*** Block opens ***
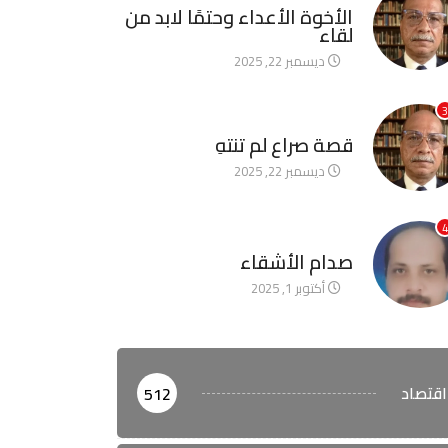
الأخوة الأعداء وحتمًا لابد من
لقاء
ديسمبر 22, 2025
3
آخر الأخبار
قصة صراع لم تنتهِ
ديسمبر 22, 2025
4
آخر الأخبار
صدام الأشقاء
أكتوبر 1, 2025
اقتصاد
512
*** Block closes ***
§ **Brief**: Reproduce the text of these entries line by line without any changes, omitting the images.

§ **Written reply**:
الأخوة الأعداء وحتمًا لابد من
لقاء
ديسمبر 22, 2025
3
آخر الأخبار
قصة صراع لم تنتهِ
ديسمبر 22, 2025
4
آخر الأخبار
صدام الأشقاء
أكتوبر 1, 2025
اقتصاد
512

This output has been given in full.